A disappointing 'loss', of sorts, to be sure, but it's rather easy to forget where this team was not four or five months ago - much less last spring against Sampdoria. They said it'd be a three year scudetto hunt, but two, considering the start to this year, was most likely. One would've taken and still will take, should it occur, that miracle.

To stand back and look at the big picture, despite a few inevitable flaws in the details, paints a beautiful picture: they are still, unthinkably, sixteen undefeated in the league, 36 of 42 points, and holding a ten point buffer in the Champions League spots. Wishing for anything else in retrospect feels flat greedy.

▶ _Your goal_: In the passage about the team's season, how many league points has the team earned out of the possible total?

[Stored records]
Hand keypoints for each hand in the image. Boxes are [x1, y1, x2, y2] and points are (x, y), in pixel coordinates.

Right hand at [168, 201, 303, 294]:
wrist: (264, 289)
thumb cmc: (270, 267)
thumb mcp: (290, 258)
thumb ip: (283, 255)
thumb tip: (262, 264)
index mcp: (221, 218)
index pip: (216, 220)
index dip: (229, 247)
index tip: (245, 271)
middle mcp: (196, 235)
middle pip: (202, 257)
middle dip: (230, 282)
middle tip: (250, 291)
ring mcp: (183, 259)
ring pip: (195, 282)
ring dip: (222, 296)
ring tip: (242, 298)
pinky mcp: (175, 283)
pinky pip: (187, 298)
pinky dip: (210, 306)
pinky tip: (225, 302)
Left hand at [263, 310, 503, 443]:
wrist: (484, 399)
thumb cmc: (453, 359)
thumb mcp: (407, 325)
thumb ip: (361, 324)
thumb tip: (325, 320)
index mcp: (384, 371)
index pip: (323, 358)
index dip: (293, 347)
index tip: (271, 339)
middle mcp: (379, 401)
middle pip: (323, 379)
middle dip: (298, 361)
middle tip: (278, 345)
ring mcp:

==

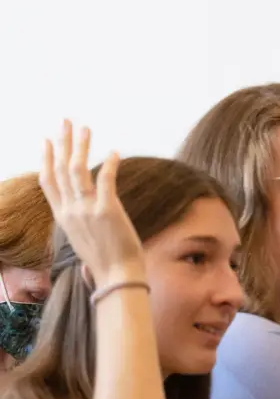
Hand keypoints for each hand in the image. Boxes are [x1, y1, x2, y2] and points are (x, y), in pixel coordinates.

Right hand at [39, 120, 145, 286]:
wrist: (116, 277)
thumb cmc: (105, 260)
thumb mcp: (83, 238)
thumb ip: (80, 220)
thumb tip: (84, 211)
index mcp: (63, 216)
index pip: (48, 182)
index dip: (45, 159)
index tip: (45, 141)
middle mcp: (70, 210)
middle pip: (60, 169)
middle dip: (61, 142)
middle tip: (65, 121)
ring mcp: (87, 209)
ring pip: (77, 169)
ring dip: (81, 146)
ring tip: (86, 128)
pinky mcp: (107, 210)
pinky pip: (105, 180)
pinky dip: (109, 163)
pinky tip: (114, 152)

* * *

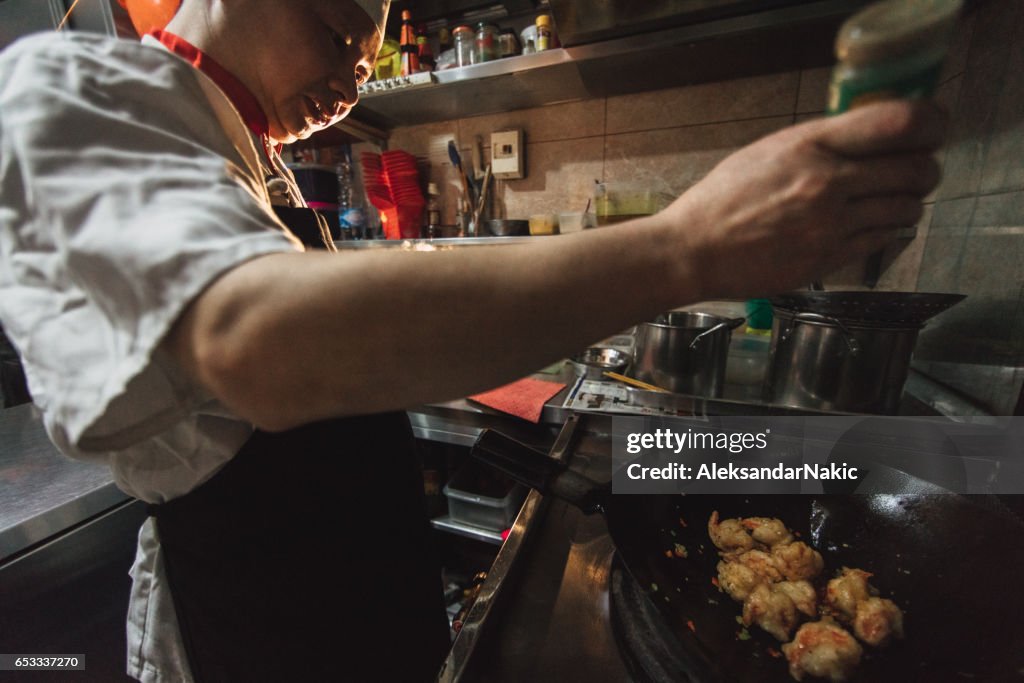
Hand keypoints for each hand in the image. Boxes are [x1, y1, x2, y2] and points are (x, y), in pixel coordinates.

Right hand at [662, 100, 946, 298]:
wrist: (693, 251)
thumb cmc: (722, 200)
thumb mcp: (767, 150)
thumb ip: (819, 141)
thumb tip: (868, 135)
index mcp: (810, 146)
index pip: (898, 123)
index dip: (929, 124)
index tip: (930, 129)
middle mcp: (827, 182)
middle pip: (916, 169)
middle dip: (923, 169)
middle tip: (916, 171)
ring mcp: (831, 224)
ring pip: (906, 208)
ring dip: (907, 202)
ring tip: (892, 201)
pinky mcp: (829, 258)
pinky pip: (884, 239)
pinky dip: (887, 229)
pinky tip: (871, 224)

▶ _Task answer_: 36 of 42 points.